家族をここに連れてくるのは、どんな意味があるのだろうか?
指先に触れる天然木のざらつき。the b 名古屋の新しい4人掛け客室に入ったとき、まず目に飛び込んできたのは、部屋の中央に鎮座する大きな木のテーブルだった。旅というものは、往々にして「計画」と「現実」の激しい衝突だ。特に子供を連れているときは、なおさら。予定していたルートを外れ、誰かが靴下を脱ぎ捨て、誰かがお腹を空かせて泣き出す。けれど、このぬくもりのある面があるだけで、その混沌がなんだか「心地よい騒ぎ」に変わる気がする。
私たちはここに、完璧な思い出を作りに行くのではない。むしろ、バラバラな方向を向いた家族が、ひとつの大きな板を囲んで、ようやく同じ方向を向く。そんな時間を探しに来たのかもしれない。ガイドマップを広げ、飲みかけのペットボトルを置き、子供が描いた謎の落書きが端っこに添えられる。このテーブルは、ただの家具ではなく、私たちの旅の「ベースキャンプ」のような役割を果たしていた。140cmや180cmというベッドの幅よりも、この共有スペースの温度こそが、家族にとっての安心感になるのだと思う。
子供たちが一番心を奪われたのは、どんな瞬間だったか?
口の端に白い砂糖がついたまま、誇らしげに笑う子供の顔。フロントで受け取った「tottette」のミニベニエとミニマフィン。その小さくて甘い塊が、旅の緊張をふっと解いてくれた。子供にとっての旅の価値は、有名な観光地の建築様式よりも、指先で触れるお菓子の質感や、口の中で溶ける甘さにあるのかもしれない。
そのまま外へ出ると、9月の名古屋の空気はまだ少しだけ湿っていて、肌にまとわりつく。栄駅からホテルまで歩くわずか3分の道のりで、上の子は街の看板の多さに驚き、下の子は道端に咲く名もなき草に夢中になっていた。久屋大通公園まで足を伸ばせば、そこには秋の訪れを告げるススキが揺れている。風に吹かれて銀色に光るその穂先を、子供たちは「魔法のほうきみたい」と呼んでいた。オアシス21の水の屋根の下を歩きながら、水面に映る空の色を指でなぞる彼らの目は、大人が見落としてしまう小さな奇跡を拾い集めていた。
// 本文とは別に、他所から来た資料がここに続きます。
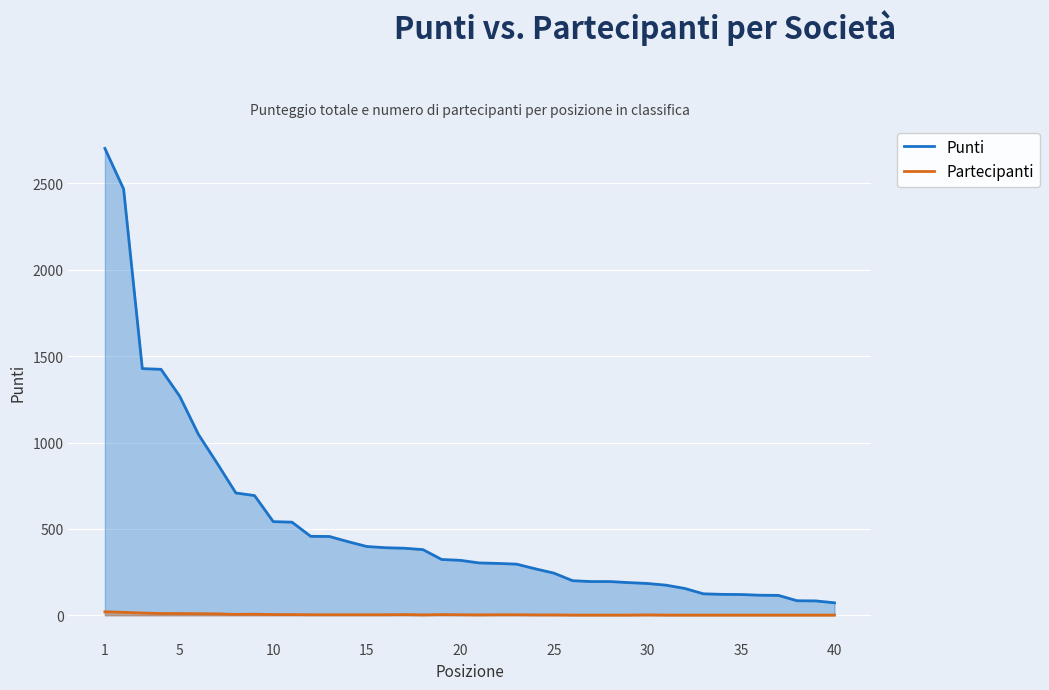

List the series in order of their peak value, lowest first.

Partecipanti, Punti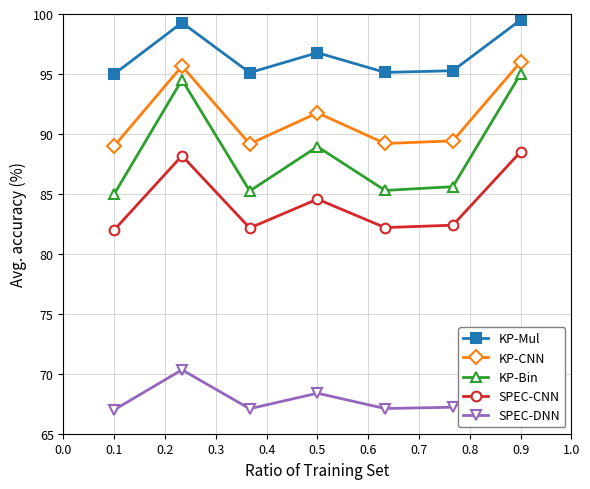

The value of SPEC-DNN at 0.3 is 68.4. True or false?

True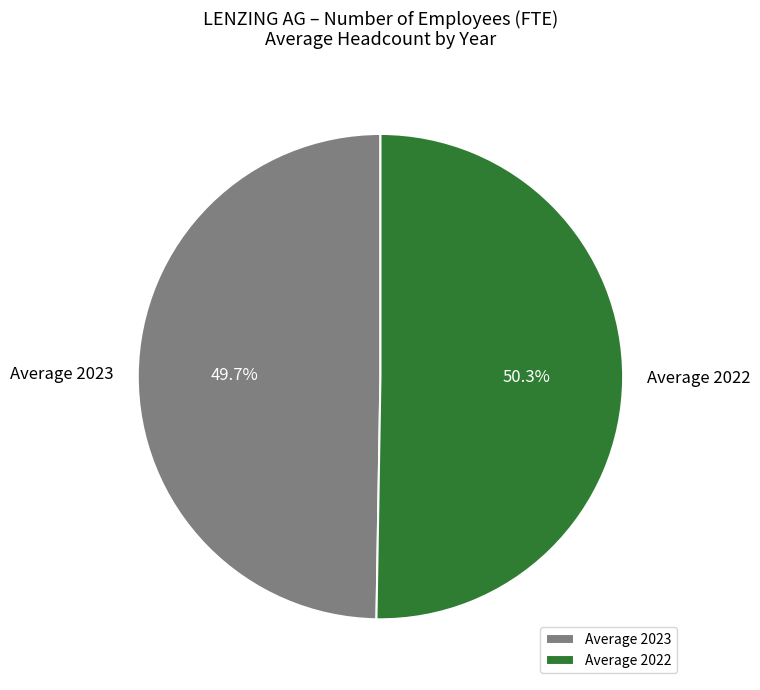

The Average 2023 slice represents 50% of the pie. True or false?

True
私は自分をこの旅のガイドだと思っていたけれど、実際には、彼らが指差す方向にただついて行くだけの、一番不慣れな旅人だった。それがなんだか、とても愉快で、贅沢な時間だったと感じる。
ここを去るとき、心に深く刻まれているのは何だろうか?
深夜、街の喧騒が遠くの波音のように聞こえる部屋で、キングサイズのベッドに家族全員で潜り込んだときの、あの密度の高い温かさ。シーツのパリッとした感触と、誰かが寝返りを打つたびに伝わってくる体温。ふと気づけば、バスルームまで歩く数歩の距離さえも、この部屋の一部として記憶に刻まれている。裸足で踏んだタイルの冷たさと、その後のシャワーの適度な水圧。そんな些細なことが、不思議と「ここにいてよかった」という感覚に繋がっている。
私たちは、何か特別な答えを得るために旅をするのではない。ただ、いつもとは違う場所で、いつもと同じ家族の不器用さを愛おしむ。それだけで十分なのだと思う。チェックアウトのとき、あの天然木のテーブルに、誰が最後に飲み物をこぼしたのかを言い合いながら笑っていた。その光景こそが、この旅で一番大切にしたかった周波数だったのかもしれない。正解のない問いを抱えたまま、私たちはまた日常に戻るけれど、指先に残った木の質感と、子供たちの笑い声が、しばらくの間、心の底で静かに鳴り続けてくれるはずだ。
窓の外に広がる名古屋の夜景が、ゆっくりと深い青に溶けていく。
- 贅沢に時間を使い、久屋大通公園で秋の風に吹かれながら、子供と一緒にススキの穂を眺めてみるのがおすすめ。
- 栄の街でひつまぶしを味わったあと、ホテルの大きなテーブルで、今日撮った写真をみんなで眺め合う時間を。